Google is giving a great chance to win 1000 $ for security experts through the bounty program by finding security flaws in Android apps. On 19 October 2017, Thursday Google makes an announcement about a bug bounty program named the “Google Play Security Reward Program”.  According to this program, Google will give a reward of 1000 $ to a security expert who finds security flaws in Android apps and then reports it to Google researchers.

As Google and large application developers always take care about the security of their users and try to provide secure, safe, and most comfortable users experience. Google Play Security Reward Program is running by Google to make applications that are listed on the play store more secure and safe. And through the security reward program google trying to make all applications free to all vocabularies, malicious software, hacking, and pushing, etc.

For running a security reward program Google has a partnership with HackerOne which is a website that manages bounty programs. HackerOne with creating a list of all applications and flaws such as those that allow a hacker to redirect a user to a phishing website or infect a gadget with a virus. In the list, all applications that are developed by many developers will be included and in the list, the applications those are developed by Google will also include.

You Must Also Read:- Google Added " Try It Now " Button To Play Store By Using Instant Apps

The launch partners for this bug bounty are Alibaba, Dropbox, Duolingo, Headspace, Line, Mail.ru, Snapchat, and Tinder, with more to come in the future if the program proves to be successful.

All the application developers participating in the program must have their own coordinated disclosure program in place, Security researcher will be rewarded by Google Play Security Reward Program only after the vulnerability is made public by the participating company. Once the vulnerability is publicized, the discoverer will have 90 days to apply for the additional reward from Google. As the bug bounty is there purely to provide an additional bonus payment over and above what is offered by each participating company, the bug bounty currently only has one payment tier; $1,000 for remote code execution.

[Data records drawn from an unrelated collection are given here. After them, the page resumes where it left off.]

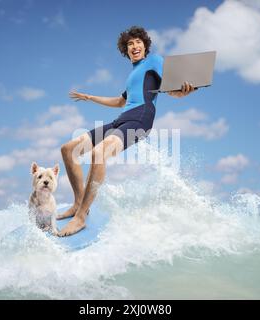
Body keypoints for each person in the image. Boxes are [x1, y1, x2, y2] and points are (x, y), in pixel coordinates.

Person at [58, 26, 196, 236]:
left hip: (141, 119)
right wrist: (90, 97)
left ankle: (81, 216)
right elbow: (120, 101)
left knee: (98, 153)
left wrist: (183, 92)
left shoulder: (154, 61)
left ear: (145, 45)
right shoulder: (133, 74)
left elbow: (172, 90)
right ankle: (78, 203)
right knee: (68, 150)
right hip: (121, 120)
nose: (135, 46)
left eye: (138, 42)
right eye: (130, 44)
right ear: (126, 50)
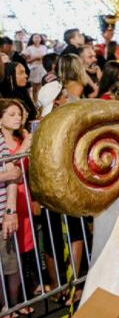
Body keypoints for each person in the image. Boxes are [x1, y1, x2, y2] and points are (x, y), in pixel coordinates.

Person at [0, 100, 36, 316]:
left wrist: (9, 210)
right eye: (12, 114)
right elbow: (11, 172)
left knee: (11, 261)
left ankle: (12, 304)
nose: (17, 118)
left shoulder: (11, 141)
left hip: (10, 206)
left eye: (19, 114)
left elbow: (14, 176)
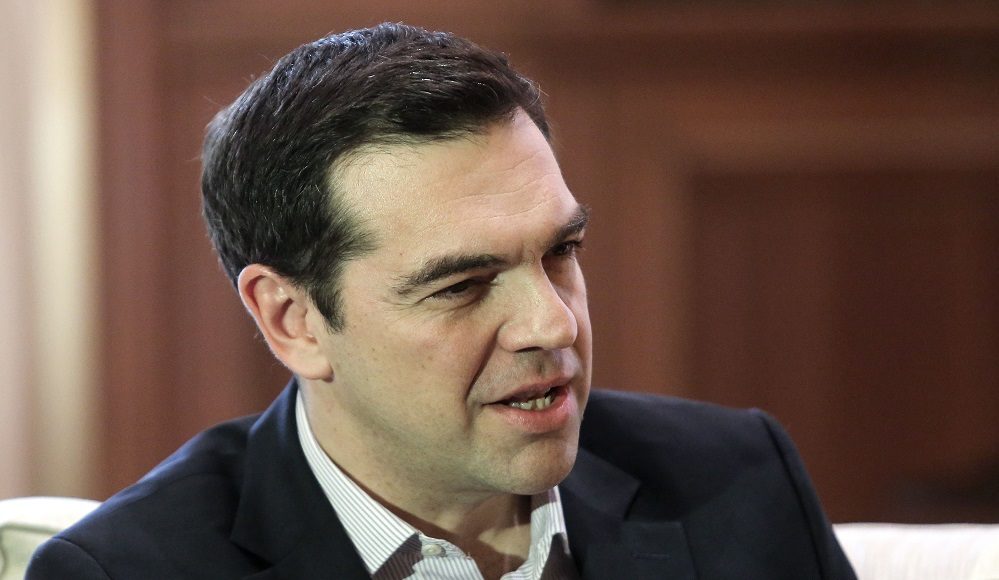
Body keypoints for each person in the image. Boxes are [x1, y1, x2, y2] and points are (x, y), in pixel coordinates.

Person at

On the official page of Google Play Security Reward Program Google published," The Google Play Security Reward Program recognizes the contributions of security researchers who invest their time and effort in helping us make apps on Google Play more secure. All Google’s apps are included and developers of popular Android apps are invited to opt-in to the program. Interested developers who aren’t currently in the program should discuss it with their Google Play partner manager. Through the program, we will further improve app security which will benefit developers, Android users, and the entire Google Play ecosystem. ".

Procedure To Claim Reward From Google:- 

 Google clearly announced that google will not work directly with the researcher for a reward program to claim the reward user must have to identify the vocabulary on the in-scope application. After identifying vocabulary in the application researcher must report about vocabulary to the developer if that application then the developer and researcher will work together to resolve the identified vocabulary. After resolving the vocabulary issue the researcher can contact google to claim the reward. The Play Security Reward Program will evaluate each submission based on the above Vulnerability Criteria and reward accordingly. A reward of $1000 will be rewarded for issues that meet these criteria. Any and all reward decisions are ultimately at the discretion of the Google Play Security Reward Program. In the future, other vulnerabilities may be introduced into scope.